«Il était un grand homme qui a réussi à créer des lieux de rassemblement pour les gens de sa communauté, parfois envers et contre tous», a fait remarquer avec à-propos le prêtre qui présidait à ses funérailles hier, le père Thomas Riopelle.
Jusqu'au décès du père des Lynx la semaine dernière, il n'y avait pas lieu de faire appel à la Commission de toponymie d'Ottawa pour demander à ce que le stade du chemin Coventry, qui n'a pas de locataire à temps plein, soit rebaptisé.
Mais en présumant je sais, c'est une grande présomption de ma part que la Ville ne vendra pas ce terrain où se trouvait autrefois un dépotoir à neige à des intérêts privés qui le ferait tomber sous le pic des démolisseurs pour le remplacer par des édifices à bureau ou d'autres magasins à grande surface, il me semble qu'il serait tout naturel de renommer ce stade en l'honneur de Howard Darwin, qui a été porté en terre hier après son décès mercredi dernier, à l'âge de 78 ans.
Ce serait tout aussi approprié de mettre son nom sur le Centre municipal pour la postérité, mais son successeur comme propriétaire des 67's, Jeff Hunt, vient de vendre celui-ci à une compagnie (Urbandale Construction) pour un an dans le cadre d'une loterie (vous m'excuserez si je continue à appeler l'aréna du parc Lansdowne par son «vrai» nom, le Centre municipal).
Je pensais à ça hier matin pendant ses funérailles, Howard (il voulait que tout le monde l'appelle par son prénom et il était insulté si on l'appelait M. Darwin) n'aimerait pas la suggestion que je viens de faire.
Il préférait l'anonymat
Avant que JefForm n'achète les droits sur le domicile de ses Lynx, certains avaient suggéré que le stade porte le nom de «Darwin Downs». Le principal intéressé, sans qui ce stade de 10 332 places construit au coût de 17 millions $ en 1993 n'aurait jamais été bâti, ne la trouvait pas drôle, lui qui préférait autant que possible demeurer dans l'ombre.
Pourtant, il ne serait qu'approprié que la municipalité qu'il a contribué à faire grandir du simple gros village qu'Ottawa était dans son enfance lui rende un tel hommage.
Ça n'arrivera probablement pas, surtout parce qu'à part l'ancien maire Jim Durrell, qui était parmi les quelque 500 personnes à remplir l'église St. John the Apostle hier, Howard manquait parfois de patience avec les politiciens municipaux.

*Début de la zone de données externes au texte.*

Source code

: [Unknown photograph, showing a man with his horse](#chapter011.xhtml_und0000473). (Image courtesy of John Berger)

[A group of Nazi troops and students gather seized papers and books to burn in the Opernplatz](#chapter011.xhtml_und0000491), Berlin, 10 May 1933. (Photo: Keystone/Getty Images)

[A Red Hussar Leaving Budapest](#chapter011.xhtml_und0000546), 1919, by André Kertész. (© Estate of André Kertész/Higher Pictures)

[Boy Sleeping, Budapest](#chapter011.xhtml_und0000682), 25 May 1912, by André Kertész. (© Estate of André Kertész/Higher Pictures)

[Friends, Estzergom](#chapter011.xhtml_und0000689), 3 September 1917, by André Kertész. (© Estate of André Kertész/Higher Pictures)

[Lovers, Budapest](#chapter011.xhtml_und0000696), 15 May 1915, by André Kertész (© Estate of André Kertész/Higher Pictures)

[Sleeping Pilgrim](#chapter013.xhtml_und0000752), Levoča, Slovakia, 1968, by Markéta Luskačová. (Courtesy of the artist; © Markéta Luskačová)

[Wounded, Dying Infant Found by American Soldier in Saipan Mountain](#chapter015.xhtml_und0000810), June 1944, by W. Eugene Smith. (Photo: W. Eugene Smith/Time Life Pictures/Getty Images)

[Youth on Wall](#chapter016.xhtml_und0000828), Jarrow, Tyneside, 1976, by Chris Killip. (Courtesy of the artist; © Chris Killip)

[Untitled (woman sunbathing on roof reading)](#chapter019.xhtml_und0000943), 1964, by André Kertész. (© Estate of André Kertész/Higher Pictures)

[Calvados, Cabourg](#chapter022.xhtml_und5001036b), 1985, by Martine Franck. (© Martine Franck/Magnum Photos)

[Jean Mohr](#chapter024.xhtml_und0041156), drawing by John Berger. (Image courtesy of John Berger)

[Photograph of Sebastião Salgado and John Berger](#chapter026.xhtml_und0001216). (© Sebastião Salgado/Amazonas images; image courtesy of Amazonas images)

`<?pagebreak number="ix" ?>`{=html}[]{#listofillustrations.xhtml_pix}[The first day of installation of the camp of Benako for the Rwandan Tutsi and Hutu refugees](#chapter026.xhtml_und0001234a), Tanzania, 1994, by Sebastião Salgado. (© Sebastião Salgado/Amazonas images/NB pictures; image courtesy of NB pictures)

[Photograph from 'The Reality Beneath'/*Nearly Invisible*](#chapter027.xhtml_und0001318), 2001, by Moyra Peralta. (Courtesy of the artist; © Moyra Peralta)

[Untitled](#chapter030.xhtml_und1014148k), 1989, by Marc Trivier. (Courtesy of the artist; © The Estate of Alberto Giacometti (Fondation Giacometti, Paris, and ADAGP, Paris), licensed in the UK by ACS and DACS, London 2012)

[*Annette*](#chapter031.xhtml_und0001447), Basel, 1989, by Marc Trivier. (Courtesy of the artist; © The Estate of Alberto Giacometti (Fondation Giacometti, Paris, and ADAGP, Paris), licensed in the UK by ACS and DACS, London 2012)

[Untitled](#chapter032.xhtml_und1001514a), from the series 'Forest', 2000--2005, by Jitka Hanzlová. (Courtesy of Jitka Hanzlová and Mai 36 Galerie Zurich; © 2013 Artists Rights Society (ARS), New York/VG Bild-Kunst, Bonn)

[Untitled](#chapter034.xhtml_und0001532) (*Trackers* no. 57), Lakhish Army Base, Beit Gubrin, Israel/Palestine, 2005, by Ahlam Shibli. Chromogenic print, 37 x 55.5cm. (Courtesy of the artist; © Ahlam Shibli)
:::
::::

Il les blâmait d'ailleurs pour les problèmes qui ont affligé les Lynx lors des dernières années où il en était propriétaire, affirmant que c'est la réduction du nombre d'espaces de stationnement (de 2600 à 600 places) qui a chassé les partisans de ce beau petit stade des mineures.
«Vendre les terrains autour du stade a peut-être été payant, mais ça nous a tués, m'avait-il déjà confié. Ça ne se serait jamais passé comme ça si Jim Durrell était encore maire.»
Un autre de ses amis politiciens, l'ancien ministre au cabinet ontarien Claude Bennett, racontait hier comment le bijoutier qu'était Howard Darwin a déjà fait du travail sur les horloges du premier ministre Mackenzie King. «Il trouvait l'une d'elle particulièrement belle et il a décidé de graver ses initiales, HJD (J pour Joseph), derrière celle-ci. Elles seront là pour l'éternité», a relaté Bennett pendant son éloge.
Des initiales derrière une horloge, ce n'est cependant pas suffisant pour souligner la contribution de Howard Darwin à la communauté d'Ottawa. Le «parc Howard Darwin», ça sonne beaucoup mieux.
En vitesse
Assister à des funérailles vous fait toujours réaliser qu'il faut profiter de la vie pendant qu'on en a la chance. Je vous quitte donc pour une dizaine de jours de vacances, l'Office du tourisme de la Tunisie m'ayant invité à aller jouer quelques rondes de golf (non, la Bottine ne sera pas du périple). Je vous en reparle bientôt, dans notre section Tourisme du samedi. De retour dans nos pages le 9 novembre.